Secção do documento |
──────────────────────────────
1.2 A Entidade Recorrida, tendo alegado, apresentou as seguintes conclusões:
“1. O acto recorrido determinou a aplicação de uma coima ao recorrente, em processo de contra-ordenação.
2. Assim e nos termos do Dec.Lei nº 433/82, deveria o ora recorrente ter impugnado judicialmente a decisão que lhe aplicou a coima, através de recurso a ser julgado pelo tribunal judicial da comarca onde ocorreu a alegada infracção.
3. Há, pois, no presente recurso, erro na forma de processo e incompetência do Tribunal.
4. Pelo que nunca poderia proceder este recurso.
5. Não estamos no caso em apreço perante infracção sob a forma continuada, mas sim perante várias infracções justificativas da instauração de vários processos.
6. Não ocorrendo caso julgado nem litispendência.
7. Nunca podendo, pois, em qualquer caso ser dado provimento ao recurso.
8. Com o que se fará Justiça.” – cfr. fls. 73-74.
1.3 O Magistrado do M. Público, no seu Parecer de fls. 76/77, pronuncia-se pelo não provimento do recurso contencioso.
Por outro lado, no seu anterior Parecer de fls. 56 já tinha sustentado a improcedência das questões prévias levantadas na resposta da Entidade Recorrida.
──────────────────────────────
Informação fornecida |
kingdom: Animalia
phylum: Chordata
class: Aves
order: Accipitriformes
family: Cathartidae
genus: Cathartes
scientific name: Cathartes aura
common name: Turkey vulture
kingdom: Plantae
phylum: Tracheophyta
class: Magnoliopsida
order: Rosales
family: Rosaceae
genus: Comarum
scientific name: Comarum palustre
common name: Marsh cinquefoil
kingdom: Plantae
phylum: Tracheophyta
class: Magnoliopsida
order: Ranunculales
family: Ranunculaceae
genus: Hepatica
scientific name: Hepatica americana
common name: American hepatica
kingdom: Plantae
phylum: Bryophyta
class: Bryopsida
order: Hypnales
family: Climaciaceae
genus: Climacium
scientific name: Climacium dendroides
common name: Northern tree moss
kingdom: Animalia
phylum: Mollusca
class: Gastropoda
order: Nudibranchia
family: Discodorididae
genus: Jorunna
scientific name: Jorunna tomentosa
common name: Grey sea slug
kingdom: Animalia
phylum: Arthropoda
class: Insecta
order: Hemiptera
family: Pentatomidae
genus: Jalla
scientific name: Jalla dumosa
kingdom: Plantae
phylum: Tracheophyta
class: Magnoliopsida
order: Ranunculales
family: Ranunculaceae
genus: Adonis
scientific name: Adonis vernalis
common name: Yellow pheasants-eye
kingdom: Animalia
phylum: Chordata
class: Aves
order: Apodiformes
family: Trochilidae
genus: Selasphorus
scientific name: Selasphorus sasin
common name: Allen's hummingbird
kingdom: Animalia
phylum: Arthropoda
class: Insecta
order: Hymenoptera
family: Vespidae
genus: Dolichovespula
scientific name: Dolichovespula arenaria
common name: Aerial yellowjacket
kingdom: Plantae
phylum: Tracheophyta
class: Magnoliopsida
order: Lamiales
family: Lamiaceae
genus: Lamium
──────────────────────────────
Tarefas a realizar |
1. Na secção do documento, que diploma invoca a Entidade Recorrida para afirmar que o recorrente deveria ter impugnado judicialmente a decisão da coima?
2. Prossiga o texto sobre o recurso contencioso contra a coima, a partir da última frase apresentada.
As linhas não têm qualquer relação com o que aqui se pede.

Respostas esperadas |
1. O Dec.Lei nº 433/82.

2.
1.4 Colhidos os vistos cumpre decidir.
FUNDAMENTAÇÃO
2 – A MATÉRIA DE FACTO
Tendo em atenção ao que resulta dos autos e ao processo instrutor em apenso, dá-se como provado o seguinte:
a) Em 6-6-02, foi levantado o Auto de Notícia, que consta de fls. 3 do processos instrutor, cujo teor aqui se dá por reproduzido, onde se refere, designadamente, que o agora Recorrente não tinha procedido à entrega na Inspecção-Geral de Jogos, “(…) nas condições no prazo estabelecido pelo despacho de 13 de Agosto de 1998, do Sr. Subinspector-Geral de Jogos… dos documentos relativos ao pagamento mensal, e referente ao mês de Abril de 2002, das dívidas ao Estado e à Segurança Social, o que devia ter feito até ao último dia do mês de Maio de 2002 (…).
b) Então, por despacho, de 19-6-02, do Inspector-Geral dos Jogos, foi mandado instaurar um processo administrativo ao Recorrente – cfr. o doc. de fls. 2, do processos instrutor.
c) Em 6-7-02, foi elaborada a “Nota de Responsabilização”, a que se reporta o documento de fls. 11 do processo instrutor, cujo teor aqui se dá por reproduzido, nela se aludindo, designadamente, que o Recorrente “(..) não procedeu à entrega à Inspecção-Geral de Jogos, nas condições e no prazo estabelecido pelo Despacho de 13 de Agosto de 1998 (…) do (…) Subinspector-Geral (…), constante do ofício nº 6918, de 98-08-13, (…) de que lhe foi dado conhecimento pela notificação nº 96/98, de 98-08-17, dos documentos comprovativos do pagamento mensal, e referente ao mês de ABRIL de 2002, das dívidas ao Estado relativas a impostos e à Segurança Social, que devia ter feito até ao último dia do mês de Maio de 2002.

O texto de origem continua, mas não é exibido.